Directions: Search the records for the string "labels" and copy every line where it turns up.

Data provided:
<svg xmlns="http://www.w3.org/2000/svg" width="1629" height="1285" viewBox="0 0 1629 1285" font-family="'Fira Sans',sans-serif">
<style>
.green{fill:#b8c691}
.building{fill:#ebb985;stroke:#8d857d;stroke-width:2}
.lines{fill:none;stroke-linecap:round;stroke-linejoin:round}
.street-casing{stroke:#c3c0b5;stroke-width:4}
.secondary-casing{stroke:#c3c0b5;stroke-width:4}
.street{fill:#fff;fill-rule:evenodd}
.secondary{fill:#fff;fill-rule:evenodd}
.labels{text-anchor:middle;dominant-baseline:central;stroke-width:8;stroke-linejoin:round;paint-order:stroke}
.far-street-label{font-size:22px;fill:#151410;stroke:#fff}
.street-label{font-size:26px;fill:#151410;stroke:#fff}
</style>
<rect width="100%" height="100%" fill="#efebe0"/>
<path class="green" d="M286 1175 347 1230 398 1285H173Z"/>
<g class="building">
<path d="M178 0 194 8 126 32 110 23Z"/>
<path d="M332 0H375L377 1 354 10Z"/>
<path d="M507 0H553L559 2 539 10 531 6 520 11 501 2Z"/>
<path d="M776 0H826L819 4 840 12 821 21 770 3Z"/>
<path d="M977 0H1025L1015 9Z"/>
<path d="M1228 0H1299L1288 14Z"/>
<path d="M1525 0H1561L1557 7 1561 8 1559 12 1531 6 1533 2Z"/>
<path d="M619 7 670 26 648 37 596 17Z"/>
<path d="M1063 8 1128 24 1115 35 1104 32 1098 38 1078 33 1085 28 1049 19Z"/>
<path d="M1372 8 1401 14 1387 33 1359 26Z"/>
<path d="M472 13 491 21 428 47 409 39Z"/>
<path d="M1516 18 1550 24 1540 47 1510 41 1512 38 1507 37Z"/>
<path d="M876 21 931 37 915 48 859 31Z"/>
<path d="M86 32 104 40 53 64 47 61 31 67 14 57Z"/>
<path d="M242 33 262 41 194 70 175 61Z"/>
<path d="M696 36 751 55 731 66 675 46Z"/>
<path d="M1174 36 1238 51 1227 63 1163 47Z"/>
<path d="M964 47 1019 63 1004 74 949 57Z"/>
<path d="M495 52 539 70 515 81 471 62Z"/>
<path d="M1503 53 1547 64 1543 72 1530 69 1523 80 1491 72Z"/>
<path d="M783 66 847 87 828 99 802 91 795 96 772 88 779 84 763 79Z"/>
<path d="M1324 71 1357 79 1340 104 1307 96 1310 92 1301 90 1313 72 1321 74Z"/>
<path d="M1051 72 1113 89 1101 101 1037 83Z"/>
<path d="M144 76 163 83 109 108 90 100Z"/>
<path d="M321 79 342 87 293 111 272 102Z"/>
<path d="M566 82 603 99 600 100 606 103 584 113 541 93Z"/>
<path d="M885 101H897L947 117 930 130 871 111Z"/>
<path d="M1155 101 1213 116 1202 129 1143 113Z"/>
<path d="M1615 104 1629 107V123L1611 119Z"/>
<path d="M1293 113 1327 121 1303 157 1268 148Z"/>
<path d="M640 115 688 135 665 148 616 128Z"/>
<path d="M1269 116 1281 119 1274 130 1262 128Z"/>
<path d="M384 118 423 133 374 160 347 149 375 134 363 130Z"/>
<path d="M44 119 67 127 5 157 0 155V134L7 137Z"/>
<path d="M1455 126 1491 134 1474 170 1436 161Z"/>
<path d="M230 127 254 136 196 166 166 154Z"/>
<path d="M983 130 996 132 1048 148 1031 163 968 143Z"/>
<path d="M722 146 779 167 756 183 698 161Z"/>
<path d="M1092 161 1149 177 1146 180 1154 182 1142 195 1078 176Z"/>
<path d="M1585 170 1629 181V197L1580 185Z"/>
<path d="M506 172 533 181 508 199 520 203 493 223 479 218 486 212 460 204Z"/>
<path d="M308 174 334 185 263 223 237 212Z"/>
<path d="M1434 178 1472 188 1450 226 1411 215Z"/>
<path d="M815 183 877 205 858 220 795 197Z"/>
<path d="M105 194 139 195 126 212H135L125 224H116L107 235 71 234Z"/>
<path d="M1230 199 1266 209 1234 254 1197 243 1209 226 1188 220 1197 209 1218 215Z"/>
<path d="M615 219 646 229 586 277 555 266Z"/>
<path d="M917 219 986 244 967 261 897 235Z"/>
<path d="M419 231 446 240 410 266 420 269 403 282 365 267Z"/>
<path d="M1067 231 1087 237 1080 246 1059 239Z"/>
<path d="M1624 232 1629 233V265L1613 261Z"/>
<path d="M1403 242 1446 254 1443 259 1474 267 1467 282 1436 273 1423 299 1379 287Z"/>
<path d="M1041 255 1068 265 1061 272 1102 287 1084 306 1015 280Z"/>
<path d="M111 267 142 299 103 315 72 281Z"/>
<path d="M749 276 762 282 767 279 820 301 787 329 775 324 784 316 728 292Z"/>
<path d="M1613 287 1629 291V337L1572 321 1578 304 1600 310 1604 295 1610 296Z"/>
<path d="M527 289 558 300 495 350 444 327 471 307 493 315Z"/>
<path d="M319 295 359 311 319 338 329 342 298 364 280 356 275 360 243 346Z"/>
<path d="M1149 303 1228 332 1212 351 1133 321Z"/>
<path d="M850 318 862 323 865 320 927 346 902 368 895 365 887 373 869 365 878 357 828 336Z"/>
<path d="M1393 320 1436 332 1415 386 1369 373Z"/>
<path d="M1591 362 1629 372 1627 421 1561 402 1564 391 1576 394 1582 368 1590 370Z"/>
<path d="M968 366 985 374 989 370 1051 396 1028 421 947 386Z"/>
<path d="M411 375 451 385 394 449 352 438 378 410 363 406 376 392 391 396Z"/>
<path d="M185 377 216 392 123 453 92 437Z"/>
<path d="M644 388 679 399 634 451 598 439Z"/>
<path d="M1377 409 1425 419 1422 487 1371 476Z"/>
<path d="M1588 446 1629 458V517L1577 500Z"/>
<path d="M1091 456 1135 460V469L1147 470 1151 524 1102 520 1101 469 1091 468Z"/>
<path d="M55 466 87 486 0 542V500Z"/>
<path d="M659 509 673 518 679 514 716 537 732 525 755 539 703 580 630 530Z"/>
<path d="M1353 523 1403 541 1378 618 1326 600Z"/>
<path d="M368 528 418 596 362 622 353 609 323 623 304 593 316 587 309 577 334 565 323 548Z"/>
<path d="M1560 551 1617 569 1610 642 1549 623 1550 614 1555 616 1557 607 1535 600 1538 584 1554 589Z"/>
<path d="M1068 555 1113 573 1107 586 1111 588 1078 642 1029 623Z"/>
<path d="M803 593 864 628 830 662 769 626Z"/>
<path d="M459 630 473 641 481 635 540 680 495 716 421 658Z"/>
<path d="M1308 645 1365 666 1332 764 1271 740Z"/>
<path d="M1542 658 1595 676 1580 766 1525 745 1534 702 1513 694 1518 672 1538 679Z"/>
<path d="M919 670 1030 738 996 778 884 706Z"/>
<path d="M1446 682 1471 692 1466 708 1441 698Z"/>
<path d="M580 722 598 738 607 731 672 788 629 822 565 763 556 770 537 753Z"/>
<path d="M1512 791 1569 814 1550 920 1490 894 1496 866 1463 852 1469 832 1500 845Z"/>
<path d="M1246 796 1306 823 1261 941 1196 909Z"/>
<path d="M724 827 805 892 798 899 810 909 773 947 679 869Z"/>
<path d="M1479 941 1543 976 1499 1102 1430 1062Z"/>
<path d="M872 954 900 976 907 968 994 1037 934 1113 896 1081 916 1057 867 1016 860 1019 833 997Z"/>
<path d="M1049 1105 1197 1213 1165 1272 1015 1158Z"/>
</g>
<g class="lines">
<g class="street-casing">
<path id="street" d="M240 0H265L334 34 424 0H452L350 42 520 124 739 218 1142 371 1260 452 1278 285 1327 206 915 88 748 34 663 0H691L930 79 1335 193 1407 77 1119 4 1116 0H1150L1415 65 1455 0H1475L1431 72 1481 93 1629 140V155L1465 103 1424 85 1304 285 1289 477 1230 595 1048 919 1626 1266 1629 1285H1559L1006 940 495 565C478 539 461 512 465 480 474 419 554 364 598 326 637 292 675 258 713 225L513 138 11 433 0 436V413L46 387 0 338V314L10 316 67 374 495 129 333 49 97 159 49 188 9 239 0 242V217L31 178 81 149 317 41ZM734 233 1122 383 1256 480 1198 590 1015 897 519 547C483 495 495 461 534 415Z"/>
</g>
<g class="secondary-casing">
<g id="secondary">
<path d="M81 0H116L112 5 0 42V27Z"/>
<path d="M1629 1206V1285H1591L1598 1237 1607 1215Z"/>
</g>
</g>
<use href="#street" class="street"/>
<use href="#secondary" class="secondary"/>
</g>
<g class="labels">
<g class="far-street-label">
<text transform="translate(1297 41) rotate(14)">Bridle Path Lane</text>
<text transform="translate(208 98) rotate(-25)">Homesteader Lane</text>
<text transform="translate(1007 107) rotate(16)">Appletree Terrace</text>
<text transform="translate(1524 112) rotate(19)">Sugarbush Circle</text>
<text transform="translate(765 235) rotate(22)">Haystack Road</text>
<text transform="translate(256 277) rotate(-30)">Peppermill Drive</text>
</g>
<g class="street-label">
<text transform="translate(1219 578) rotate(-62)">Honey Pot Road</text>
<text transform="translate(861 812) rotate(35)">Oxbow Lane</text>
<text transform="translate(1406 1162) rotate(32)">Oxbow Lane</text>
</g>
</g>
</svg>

Response below:
.labels{text-anchor:middle;dominant-baseline:central;stroke-width:8;stroke-linejoin:round;paint-order:stroke}
<g class="labels">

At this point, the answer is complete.